:: Your objective ::
Everything in the listing below must be reproduced exactly, apart from its images.

*****

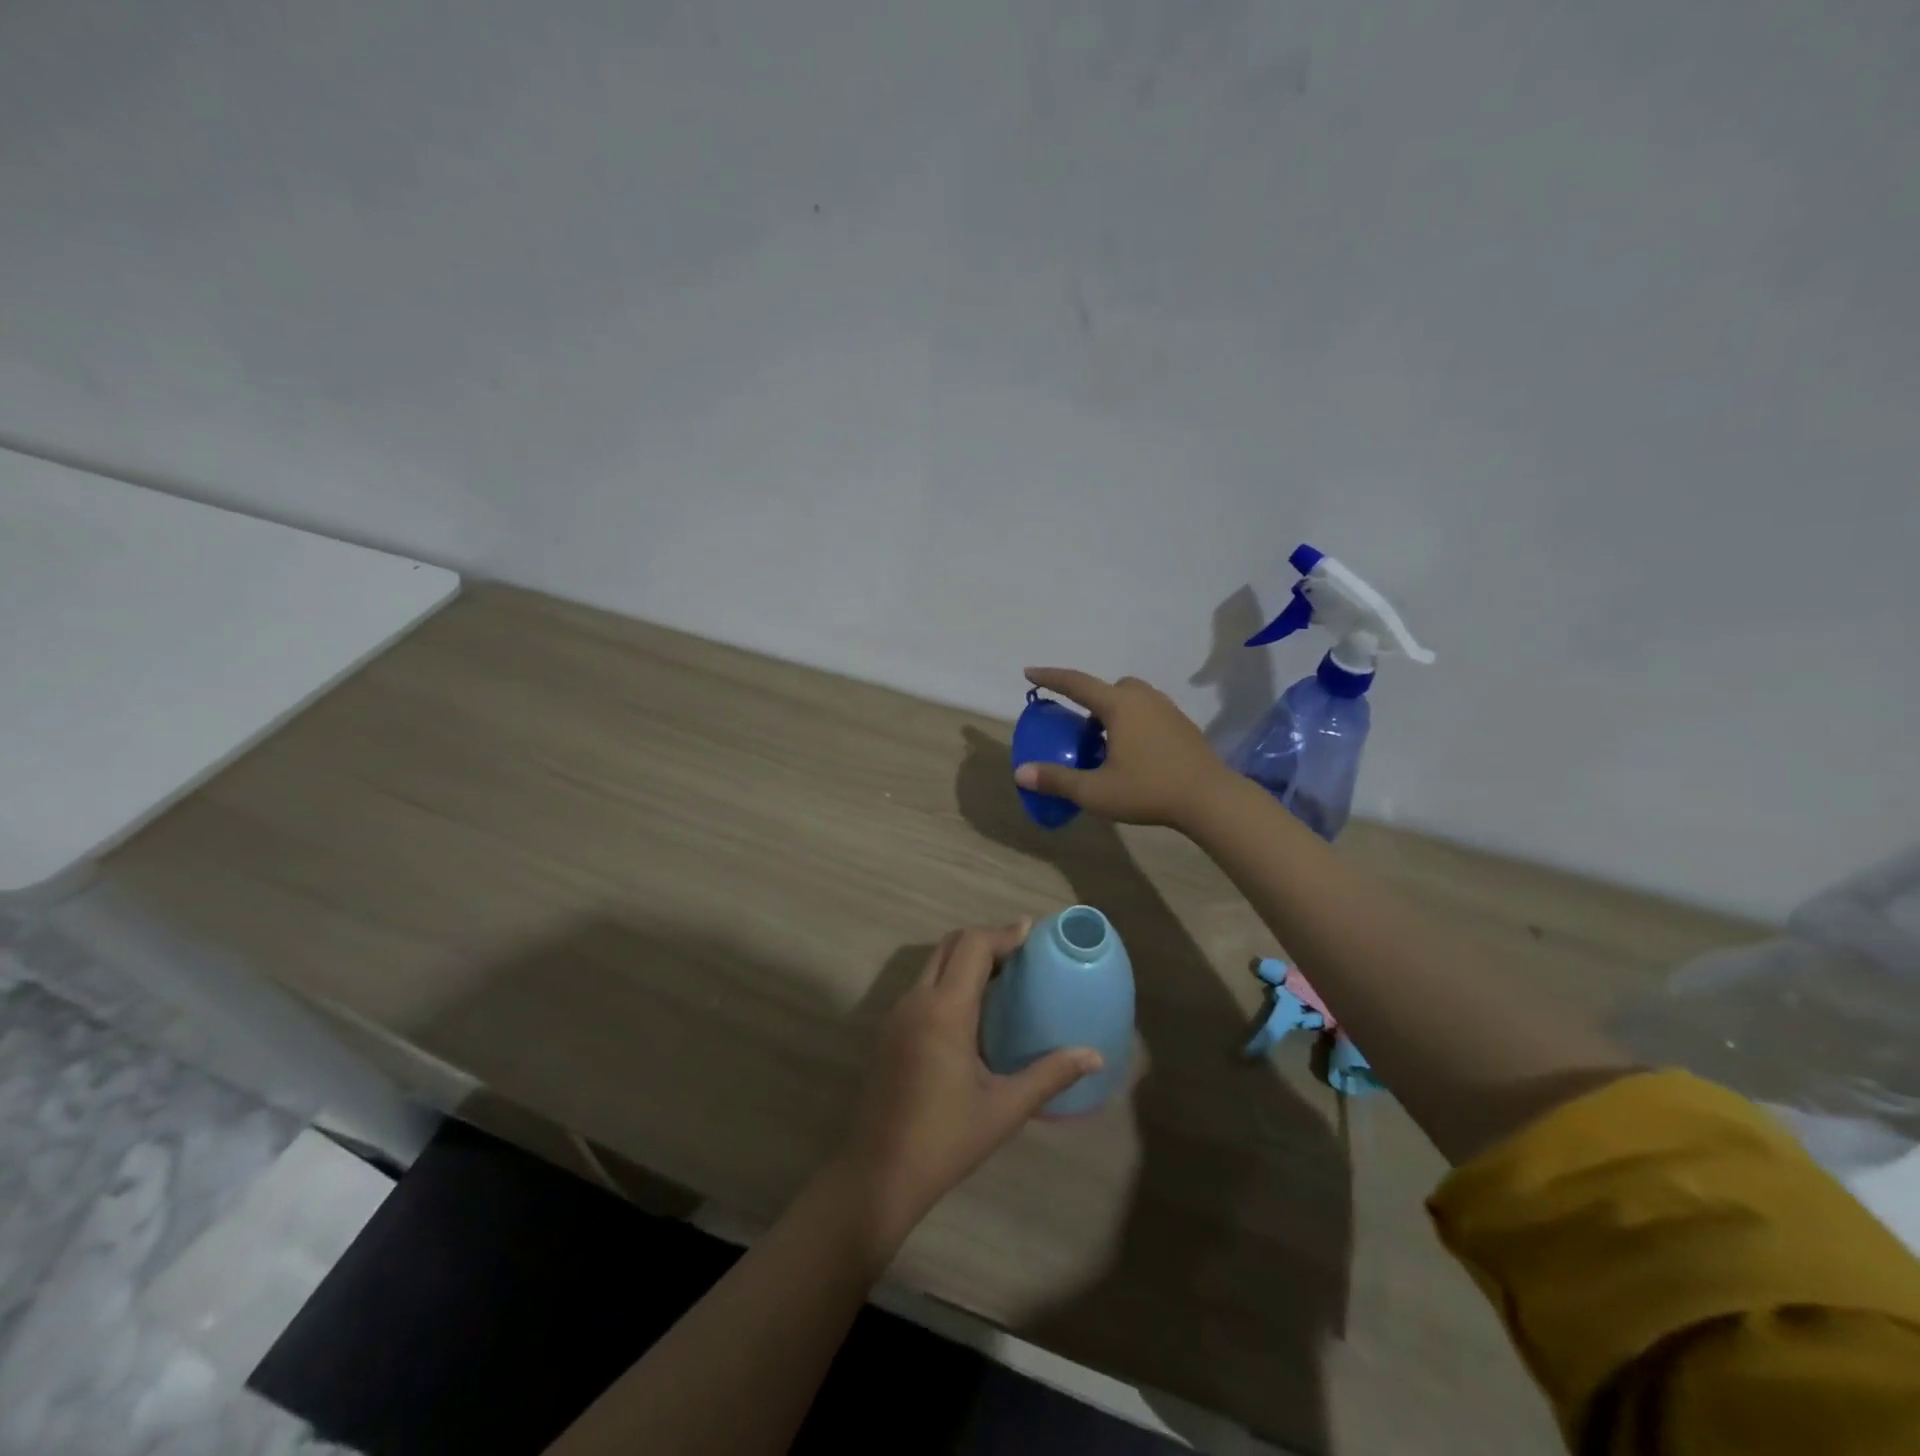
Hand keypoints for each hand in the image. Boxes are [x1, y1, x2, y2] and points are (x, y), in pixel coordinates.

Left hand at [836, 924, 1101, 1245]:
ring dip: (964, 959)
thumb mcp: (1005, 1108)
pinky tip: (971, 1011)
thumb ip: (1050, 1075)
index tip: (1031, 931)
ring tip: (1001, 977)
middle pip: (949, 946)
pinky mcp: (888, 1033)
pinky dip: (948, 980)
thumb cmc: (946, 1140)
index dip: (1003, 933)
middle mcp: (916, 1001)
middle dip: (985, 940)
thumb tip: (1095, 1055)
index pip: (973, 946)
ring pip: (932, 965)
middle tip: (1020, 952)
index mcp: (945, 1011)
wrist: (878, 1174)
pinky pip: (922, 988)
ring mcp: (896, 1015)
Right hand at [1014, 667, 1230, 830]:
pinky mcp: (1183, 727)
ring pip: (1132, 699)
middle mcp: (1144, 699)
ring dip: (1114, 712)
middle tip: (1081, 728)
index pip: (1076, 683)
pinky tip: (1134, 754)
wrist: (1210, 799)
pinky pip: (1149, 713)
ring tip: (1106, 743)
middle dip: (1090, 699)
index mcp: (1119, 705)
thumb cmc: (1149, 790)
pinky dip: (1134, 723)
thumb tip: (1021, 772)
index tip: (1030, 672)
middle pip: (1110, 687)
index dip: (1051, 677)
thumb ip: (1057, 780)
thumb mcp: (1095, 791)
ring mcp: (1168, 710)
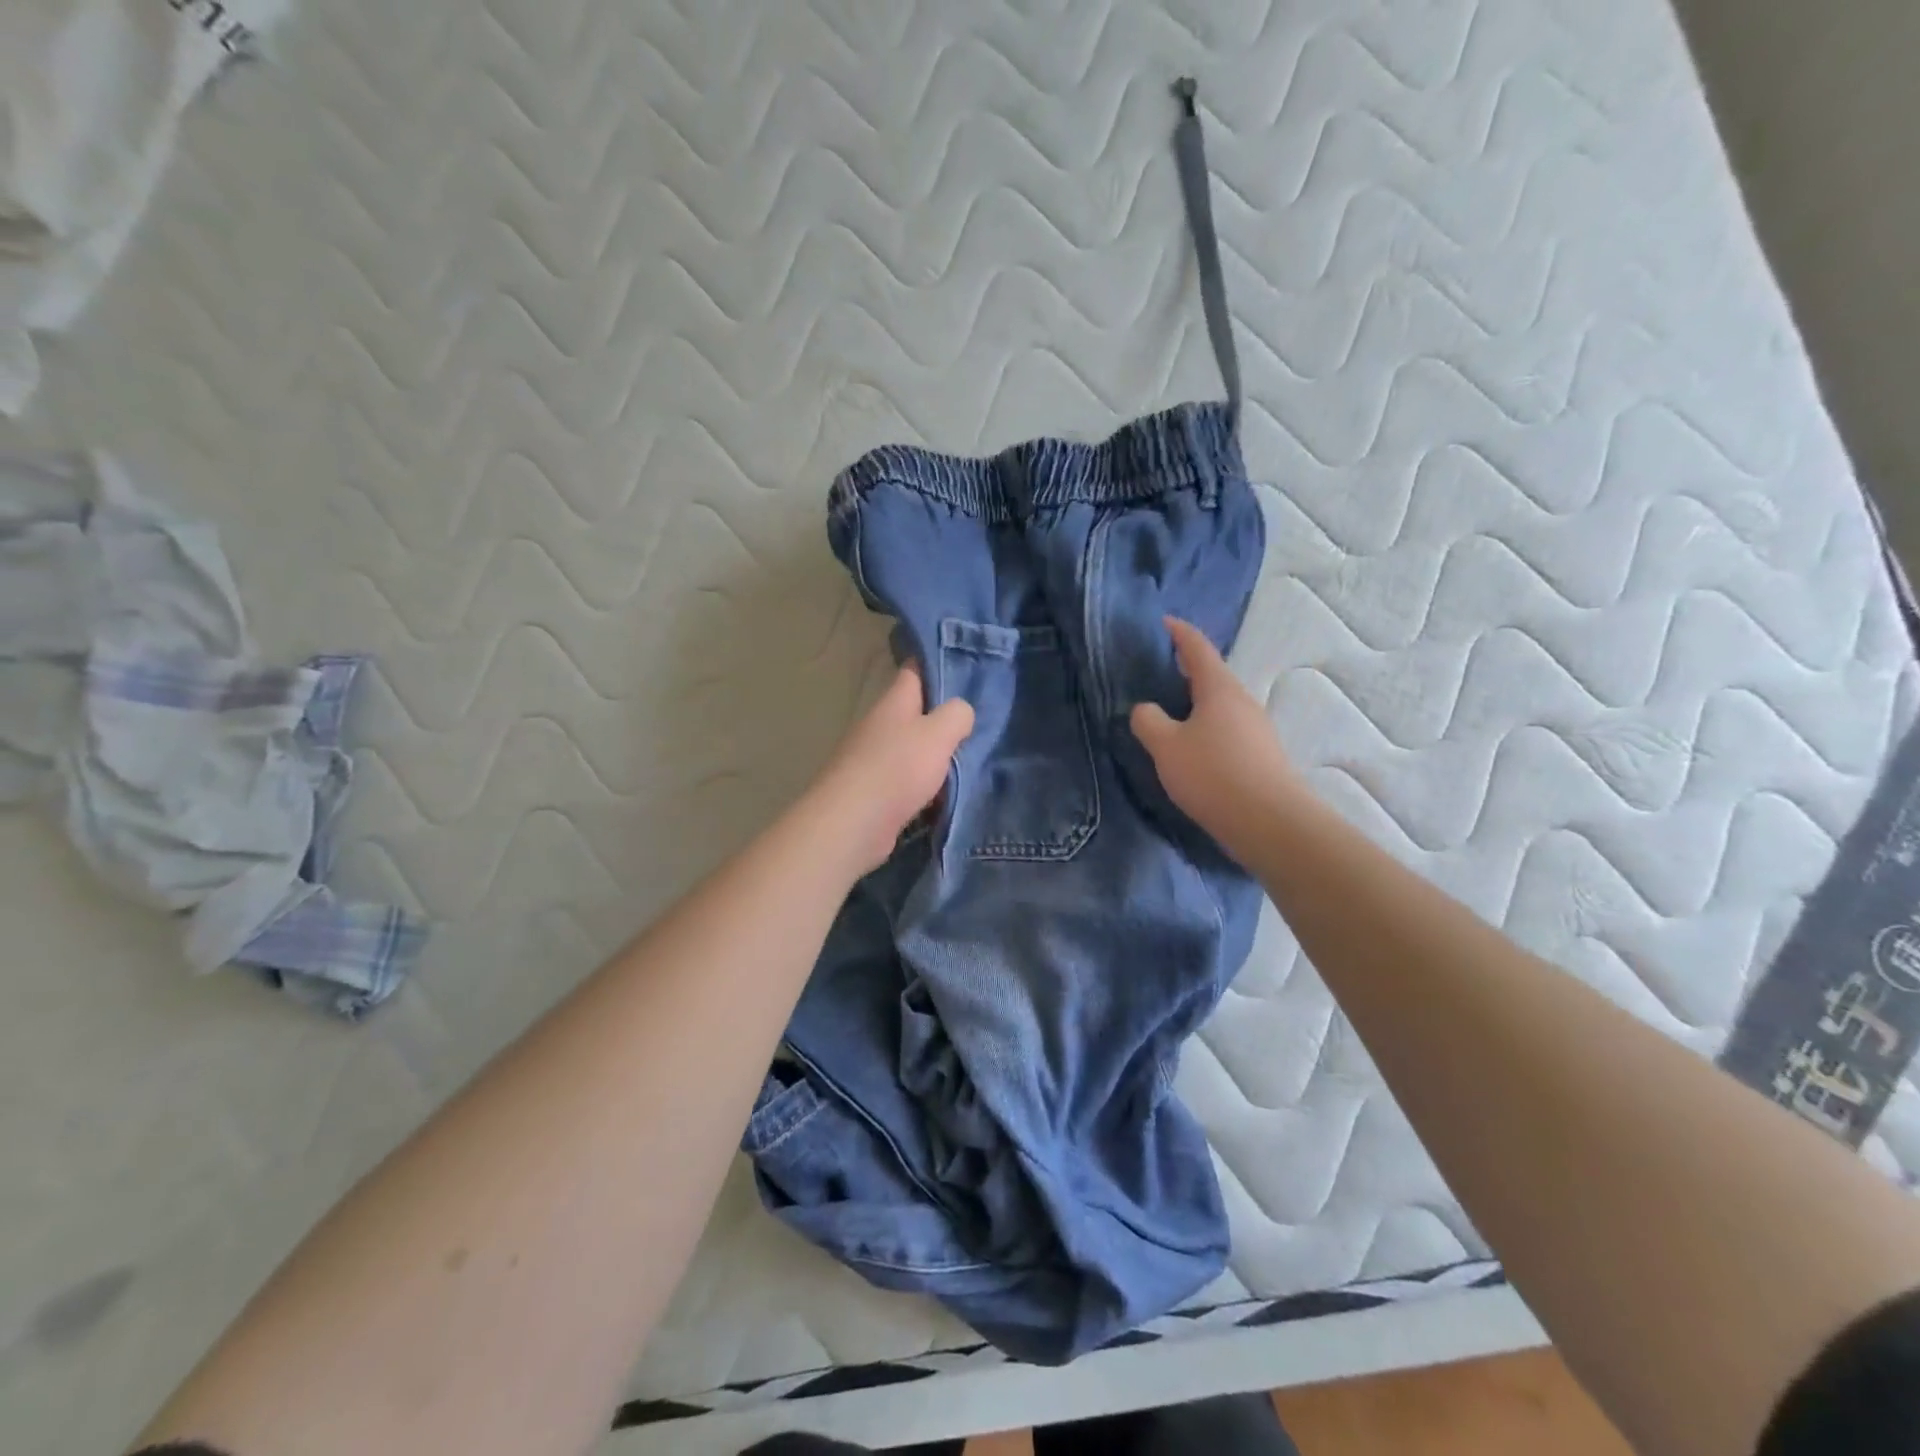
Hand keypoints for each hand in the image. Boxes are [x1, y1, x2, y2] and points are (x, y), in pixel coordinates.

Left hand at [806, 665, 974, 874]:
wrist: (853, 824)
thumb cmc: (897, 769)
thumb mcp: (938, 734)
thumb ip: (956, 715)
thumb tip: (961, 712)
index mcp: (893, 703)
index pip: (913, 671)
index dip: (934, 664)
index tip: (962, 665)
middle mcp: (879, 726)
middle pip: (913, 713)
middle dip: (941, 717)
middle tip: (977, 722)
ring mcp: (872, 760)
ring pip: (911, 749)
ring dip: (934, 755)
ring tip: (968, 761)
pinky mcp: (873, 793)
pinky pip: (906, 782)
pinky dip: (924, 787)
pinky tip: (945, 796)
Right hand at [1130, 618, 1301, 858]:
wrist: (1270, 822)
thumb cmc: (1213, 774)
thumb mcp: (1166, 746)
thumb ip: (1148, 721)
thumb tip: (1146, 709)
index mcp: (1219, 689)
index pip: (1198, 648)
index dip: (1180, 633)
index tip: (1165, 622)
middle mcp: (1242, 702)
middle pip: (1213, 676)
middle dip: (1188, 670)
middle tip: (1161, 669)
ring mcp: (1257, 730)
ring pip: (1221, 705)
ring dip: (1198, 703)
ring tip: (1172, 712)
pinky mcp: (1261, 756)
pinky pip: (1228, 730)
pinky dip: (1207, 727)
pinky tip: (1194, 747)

*****

:: Task output ::
Hand keypoints for each hand in the image. Boxes are [x1, y1, x2, y2] and points are (x, y), in pixel coordinates.

Left hand at [836, 924, 1101, 1245]:
ring dip: (964, 959)
thumb mcp: (1005, 1108)
pinky tip: (971, 1011)
thumb ip: (1050, 1075)
index tip: (1031, 931)
ring tip: (1001, 977)
middle pip: (949, 946)
pinky mcp: (888, 1033)
pinky dip: (948, 980)
thumb cmc: (946, 1140)
index dip: (1003, 933)
middle mcp: (916, 1001)
middle dip: (985, 940)
thumb tip: (1095, 1055)
index pip: (973, 946)
ring pip: (932, 965)
middle tip: (1020, 952)
index mcp: (945, 1011)
wrist: (878, 1174)
pinky pip: (922, 988)
ring mcp: (896, 1015)
Right hand at [1014, 667, 1230, 830]:
pinky mcp: (1183, 727)
ring pip: (1132, 699)
middle mcp: (1144, 699)
ring dip: (1114, 712)
middle tip: (1081, 728)
index pip: (1076, 683)
pinky tip: (1134, 754)
wrist: (1210, 799)
pinky pip: (1149, 713)
ring tip: (1106, 743)
middle dip: (1090, 699)
index mcp: (1119, 705)
thumb cmc: (1149, 790)
pinky dip: (1134, 723)
thumb tip: (1021, 772)
index tip: (1030, 672)
middle pip: (1110, 687)
index dip: (1051, 677)
thumb ip: (1057, 780)
thumb mcp: (1095, 791)
ring mcp: (1168, 710)
Hand keypoints for each hand in the image. Boxes are [x1, y1, x2, y2] and points are (x, y), in pixel coordinates.

Left hand at [806, 665, 974, 874]:
wrist: (853, 824)
thumb cmc: (897, 769)
thumb mcp: (938, 734)
thumb ip: (956, 715)
thumb tip: (961, 712)
index mcp: (893, 703)
index pip: (913, 671)
index dip: (934, 664)
index tip: (962, 665)
middle mcp: (879, 726)
middle pip: (913, 713)
middle dip: (941, 717)
middle tip: (977, 722)
ring mcp: (872, 760)
ring pip: (911, 749)
ring dip: (934, 755)
ring tip: (968, 761)
pinky mcp: (873, 793)
pinky pip: (906, 782)
pinky dip: (924, 787)
pinky tip: (945, 796)
Right hand at [1130, 618, 1301, 858]:
wrist: (1270, 822)
thumb cmc: (1213, 774)
thumb mcp: (1166, 746)
thumb ip: (1148, 721)
thumb tip: (1146, 709)
index mcp: (1219, 689)
index pip: (1198, 648)
index dip: (1180, 633)
index tip: (1165, 622)
middle mcp: (1242, 702)
middle pip: (1213, 676)
middle dip: (1188, 670)
middle tip: (1161, 669)
ring mcp: (1257, 730)
ring pip: (1221, 705)
ring dip: (1198, 703)
ring tip: (1172, 712)
pinky mcp: (1261, 756)
pinky pip: (1228, 730)
pinky dip: (1207, 727)
pinky tip: (1194, 747)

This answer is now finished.